Southwest Airlines resisted operating at DFW Airport a half-century ago. Now it's reconsidering

FORT WORTH, Texas (AP) — Southwest Airlines says it is interested in operating flights at Dallas-Fort Worth International Airport, the massive airfield that it rejected a half-century ago, when it was a tiny carrier with just a few planes.

Southwest officials said Wednesday they have approached DFW representatives about getting gates in a proposed new Terminal F because there's no more room for expansion at Dallas Love Field, the airline's longtime home.

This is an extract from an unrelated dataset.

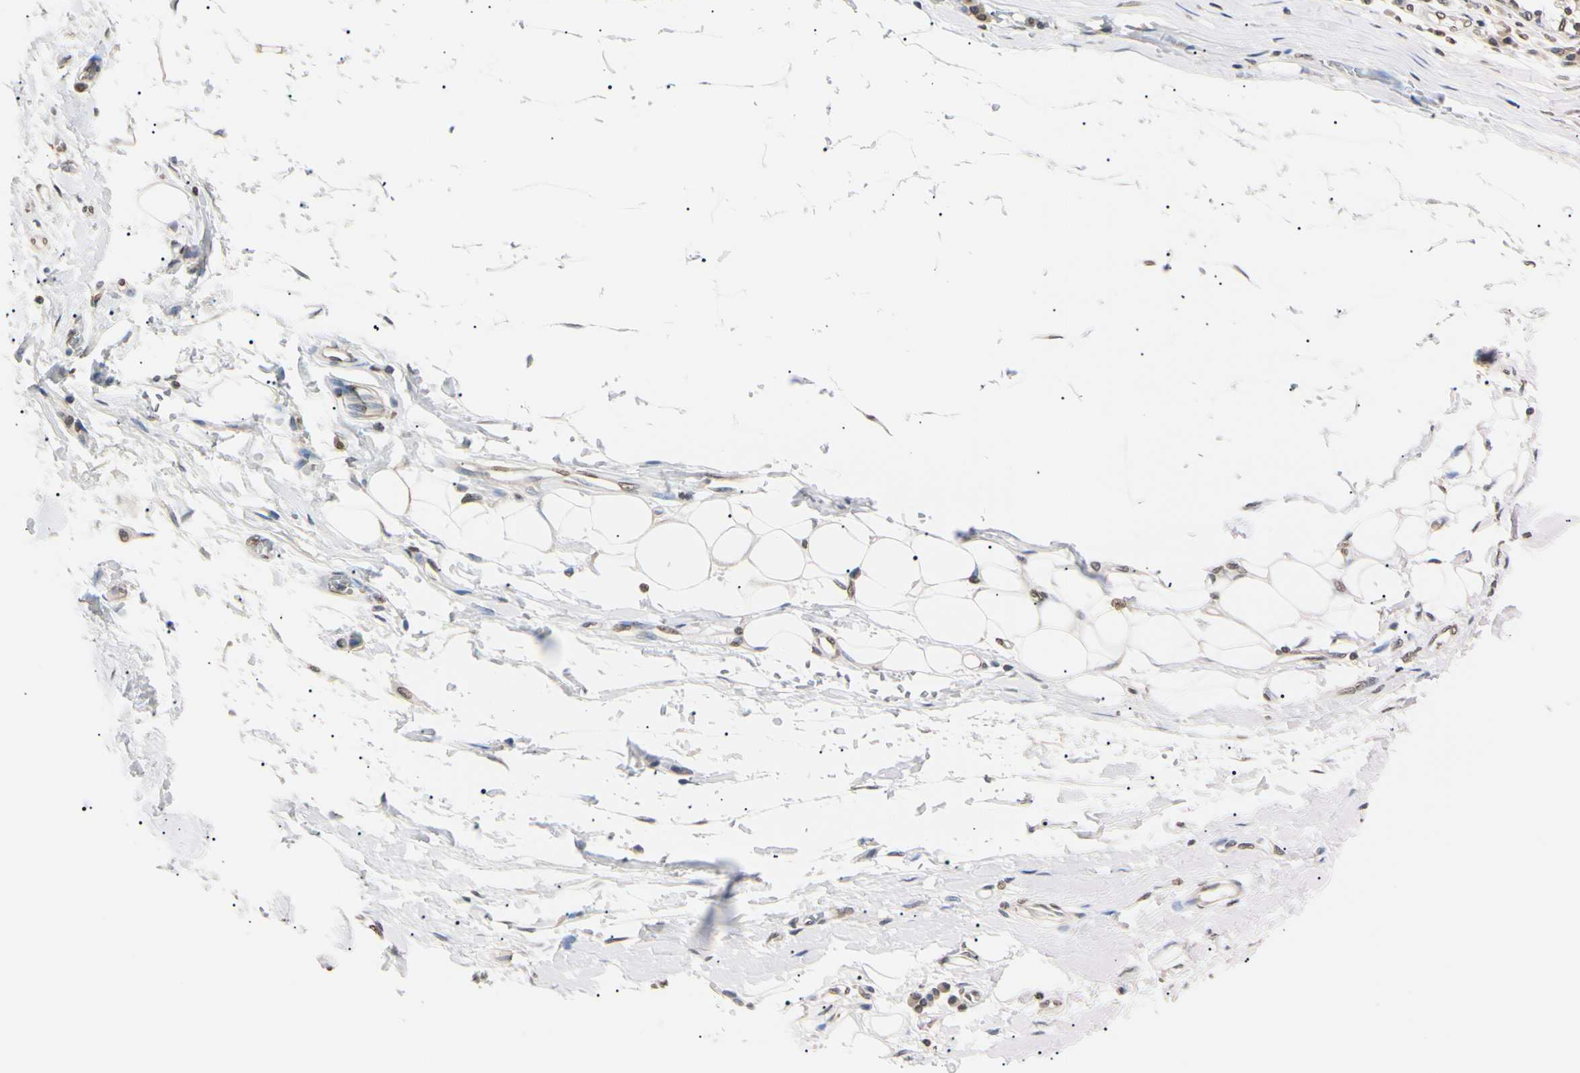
{"staining": {"intensity": "moderate", "quantity": "<25%", "location": "nuclear"}, "tissue": "adipose tissue", "cell_type": "Adipocytes", "image_type": "normal", "snomed": [{"axis": "morphology", "description": "Normal tissue, NOS"}, {"axis": "morphology", "description": "Adenocarcinoma, NOS"}, {"axis": "topography", "description": "Esophagus"}], "caption": "Moderate nuclear expression is appreciated in approximately <25% of adipocytes in unremarkable adipose tissue.", "gene": "CDC45", "patient": {"sex": "male", "age": 62}}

“Dallas Love Field has been very good to us. It's a wonderful facility,” Southwest CEO Robert Jordan. “But it is constrained.”

Love Field has only 20 gates — Southwest controls 18 of them — and can't expand under a 2006 federal law. That measure, which updated a 1979 law called the Wright Amendment, also bars Southwest from operating at DFW, but only until 2025.

A DFW representative said the airport has had “preliminary discussions” with Southwest about the airline operating a moderate number of flights from DFW. No decisions are expected until 2024 at the earliest, the spokesman said.

American Airlines dominates service at DFW and American also would like more gates, according to the airport. DFW, the third-busiest airport in the world, has 168 gates spread across five terminals.

Southwest resisted moving to DFW when it opened in 1973. The airline went to court to remain at Love Field, where — free of competition from bigger airlines — it prospered.